Document structure recognition data:
BEGIN

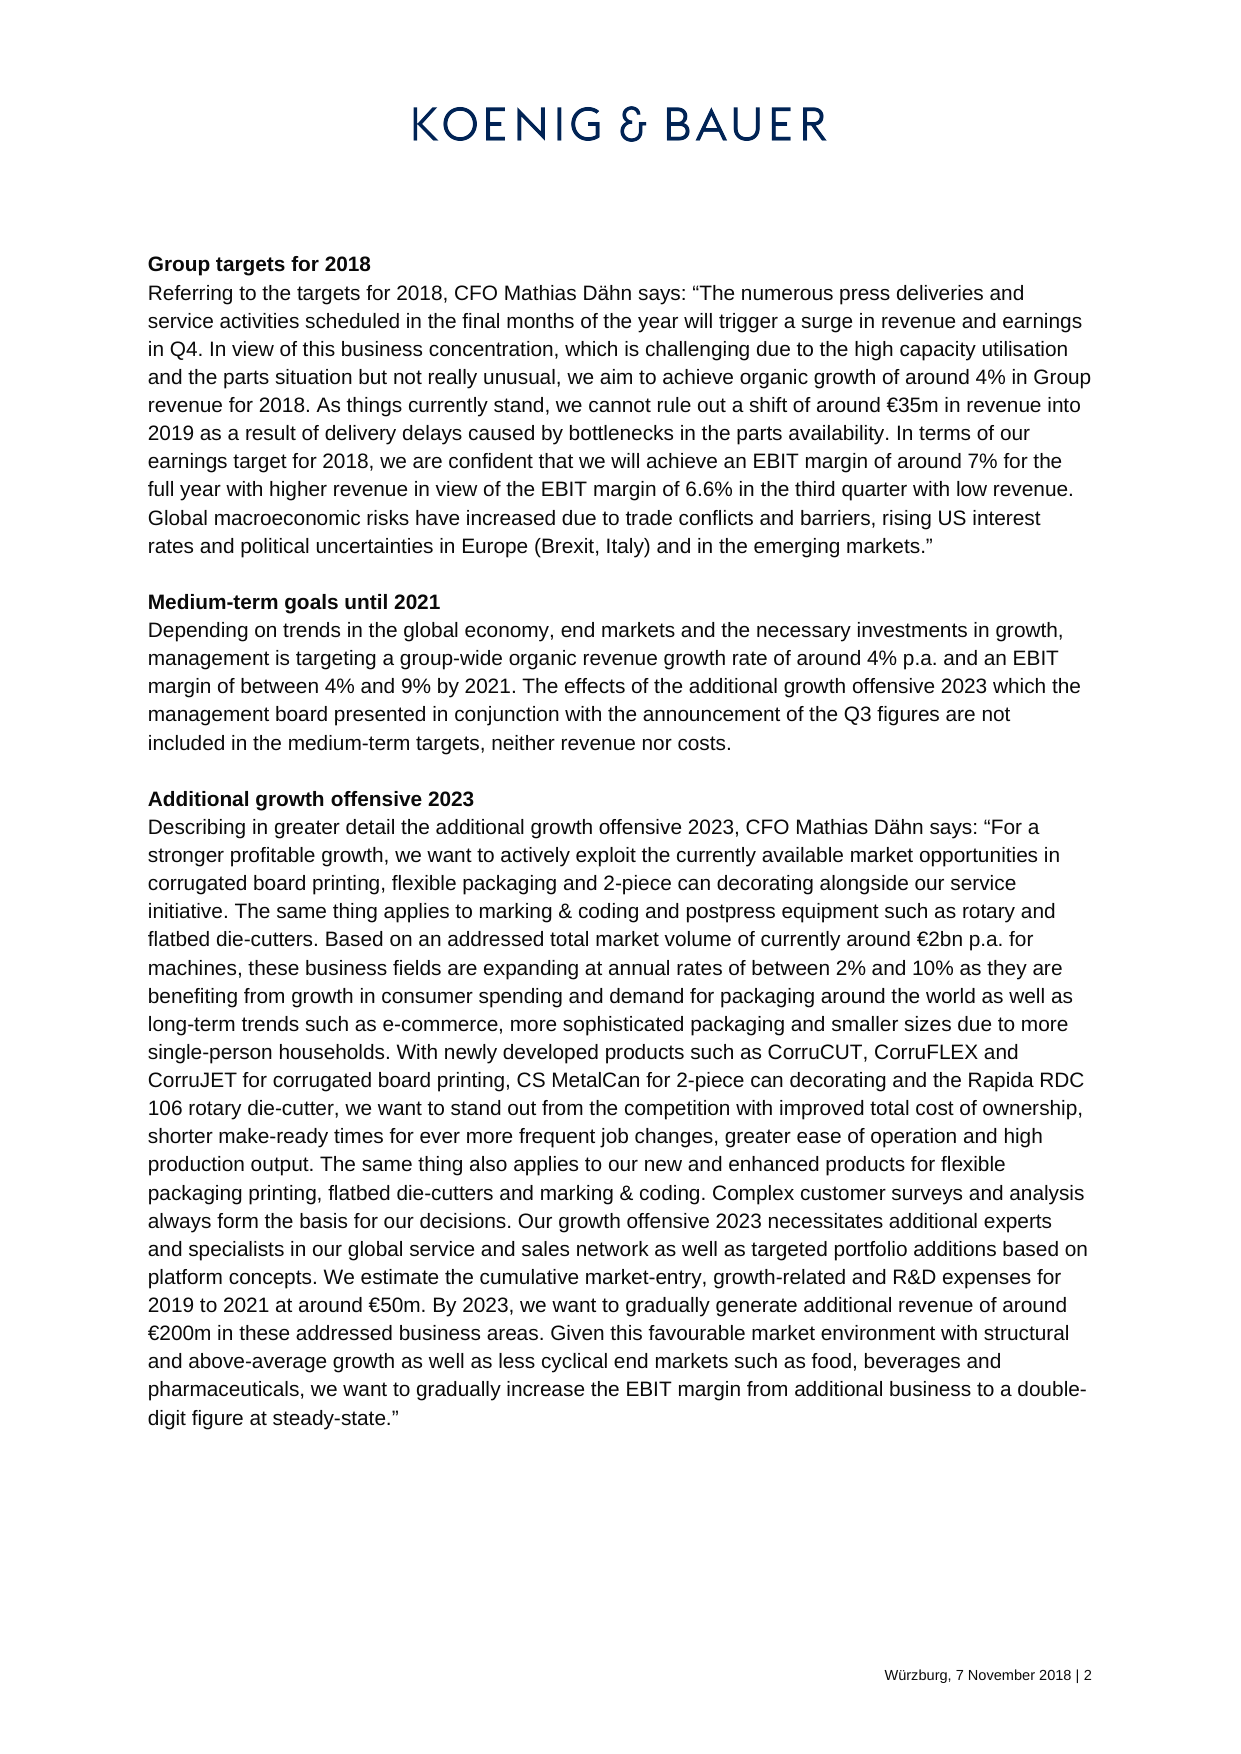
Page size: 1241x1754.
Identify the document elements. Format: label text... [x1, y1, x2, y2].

text Referring to the targets for 2018, CFO Mathias Dähn says: “The numerous press deliveries and service activities scheduled in the final months of the year will trigger a surge in revenue and earnings in Q4. In view of this business concentration, which is challenging due to the high capacity utilisation and the parts situation but not really unusual, we aim to achieve organic growth of around 4% in Group revenue for 2018. As things currently stand, we cannot rule out a shift of around €35m in revenue into 2019 as a result of delivery delays caused by bottlenecks in the parts availability. In terms of our earnings target for 2018, we are confident that we will achieve an EBIT margin of around 7% for the full year with higher revenue in view of the EBIT margin of 6.6% in the third quarter with low revenue. Global macroeconomic risks have increased due to trade conflicts and barriers, rising US interest rates and political uncertainties in Europe (Brexit, Italy) and in the emerging markets.” [148, 276, 1092, 557]
text Medium-term goals until 2021 Depending on trends in the global economy, end markets and the necessary investments in growth, management is targeting a group-wide organic revenue growth rate of around 4% p.a. and an EBIT margin of between 4% and 9% by 2021. The effects of the additional growth offensive 2023 which the management board presented in conjunction with the announcement of the Q3 figures are not included in the medium-term targets, neither revenue nor costs. [148, 586, 1092, 754]
subtitle Group targets for 2018 [148, 248, 1092, 276]
picture [413, 106, 827, 142]
text Additional growth offensive 2023 Describing in greater detail the additional growth offensive 2023, CFO Mathias Dähn says: “For a stronger profitable growth, we want to actively exploit the currently available market opportunities in corrugated board printing, flexible packaging and 2-piece can decorating alongside our service initiative. The same thing applies to marking & coding and postpress equipment such as rotary and flatbed die-cutters. Based on an addressed total market volume of currently around €2bn p.a. for machines, these business fields are expanding at annual rates of between 2% and 10% as they are benefiting from growth in consumer spending and demand for packaging around the world as well as long-term trends such as e-commerce, more sophisticated packaging and smaller sizes due to more single-person households. With newly developed products such as CorruCUT, CorruFLEX and CorruJET for corrugated board printing, CS MetalCan for 2-piece can decorating and the Rapida RDC 106 rotary die-cutter, we want to stand out from the competition with improved total cost of ownership, shorter make-ready times for ever more frequent job changes, greater ease of operation and high production output. The same thing also applies to our new and enhanced products for flexible packaging printing, flatbed die-cutters and marking & coding. Complex customer surveys and analysis always form the basis for our decisions. Our growth offensive 2023 necessitates additional experts and specialists in our global service and sales network as well as targeted portfolio additions based on platform concepts. We estimate the cumulative market-entry, growth-related and R&D expenses for 2019 to 2021 at around €50m. By 2023, we want to gradually generate additional revenue of around €200m in these addressed business areas. Given this favourable market environment with structural and above-average growth as well as less cyclical end markets such as food, beverages and pharmaceuticals, we want to gradually increase the EBIT margin from additional business to a double-digit figure at steady-state.” [148, 782, 1092, 1429]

END

▸ WHAT YOU NEED TO DO
For every line in the data above that holds "organic", return the line itself.

▸ RESPONSE BOX
text Referring to the targets for 2018, CFO Mathias Dähn says: “The numerous press deliveries and service activities scheduled in the final months of the year will trigger a surge in revenue and earnings in Q4. In view of this business concentration, which is challenging due to the high capacity utilisation and the parts situation but not really unusual, we aim to achieve organic growth of around 4% in Group revenue for 2018. As things currently stand, we cannot rule out a shift of around €35m in revenue into 2019 as a result of delivery delays caused by bottlenecks in the parts availability. In terms of our earnings target for 2018, we are confident that we will achieve an EBIT margin of around 7% for the full year with higher revenue in view of the EBIT margin of 6.6% in the third quarter with low revenue. Global macroeconomic risks have increased due to trade conflicts and barriers, rising US interest rates and political uncertainties in Europe (Brexit, Italy) and in the emerging markets.” [148, 276, 1092, 557]
text Medium-term goals until 2021 Depending on trends in the global economy, end markets and the necessary investments in growth, management is targeting a group-wide organic revenue growth rate of around 4% p.a. and an EBIT margin of between 4% and 9% by 2021. The effects of the additional growth offensive 2023 which the management board presented in conjunction with the announcement of the Q3 figures are not included in the medium-term targets, neither revenue nor costs. [148, 586, 1092, 754]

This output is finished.